血清アルブミンの検査について(基準値や異常値の場合の考えられる疾患等) -肝機能の検査
血清アルブミンとは、単純タンパク質の一種で、血液中の総タンパクの内50%~70%程度はこの血清アルブミンが占めており、血液の浸透圧調整や体外物質の保持・運搬機能を担っています。
血清アルブミンの検査について
アルブミン(Alb)は肝臓で作られますが、その際にはアミノ酸をはじめとするいくつかの材料が必要になります。アルブミンは血清蛋白中の約50%~70%を占める蛋白質で、体内で浸透圧の維持や各種の物質と結合し、それらの運搬に関与しています。栄養状態の悪いときには材料が不足しているため蛋白を合成することができなくなり、アルブミンは低下します。よって、栄養状態の指標として用いられる検査です。また、種々の肝機能障害でも蛋白の合成能力が低下するため、アルブミンも低下します。特に著明な低下を示すのは、肝硬変やネフローゼ症候群、悪液質、熱傷などで、急性感染症や慢性腎不全、甲状腺機能亢進症でも低下します。
血清アルブミンでの検査での異常値の場合の考えられる疾患
血清アルブミンは、生後1年で成人値(基準値3.8~5.3 g/dl)に達し、30歳までは男女ともに一定ですが、加齢とともに低下します。
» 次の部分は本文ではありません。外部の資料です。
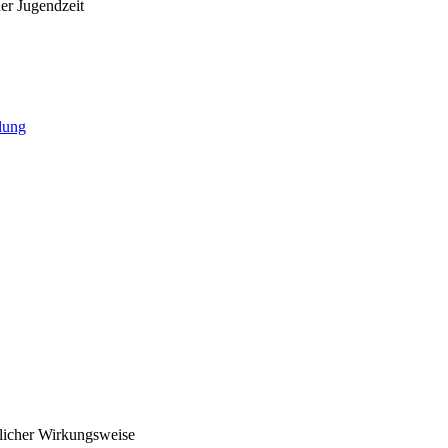
er Jugendzeit
lung
dlicher Wirkungsweise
20~30歳代と比較すると50~60歳代では平均0.3g/dL、70歳以上の高齢者では0.4g/dL低いと報告され、老化による肝臓の機能低下と考えられています。また、血清アルブミンは採血時の体位によって影響を受けます。臥位を基準に、座位では平均5%、立位では平均13%高値になります。よって、入院患者では臥位採血するため、外来での採血時と比べて低値となります。特に高齢者の採血時には、注意が必要と言われています。
血清アルブミンでの肝機能の検査
アルブミンとは、血液中の蛋白質の一つで、血液の水分を保持する働きをします。アルブミンは肝臓でのみ作られるので、肝臓に異常があると値が減少します。ですが、健康な人でも、低栄養・栄養不足(たんぱく質不足)の場合は、値が低くなります。値が高い場合:慢性肝炎、肝硬変、多発性骨髄腫、脱水症状など。値が低い場合:肝硬変、ネフローゼ症候群、消化吸収障害などが考えられます。アルブミン濃度が低下している場合は、浸透圧の調整機能がうまく働かなくなるので、むくみや浮腫といった症状が出て、肝疾患やネフローゼまたは栄養失調などがが疑われるようです。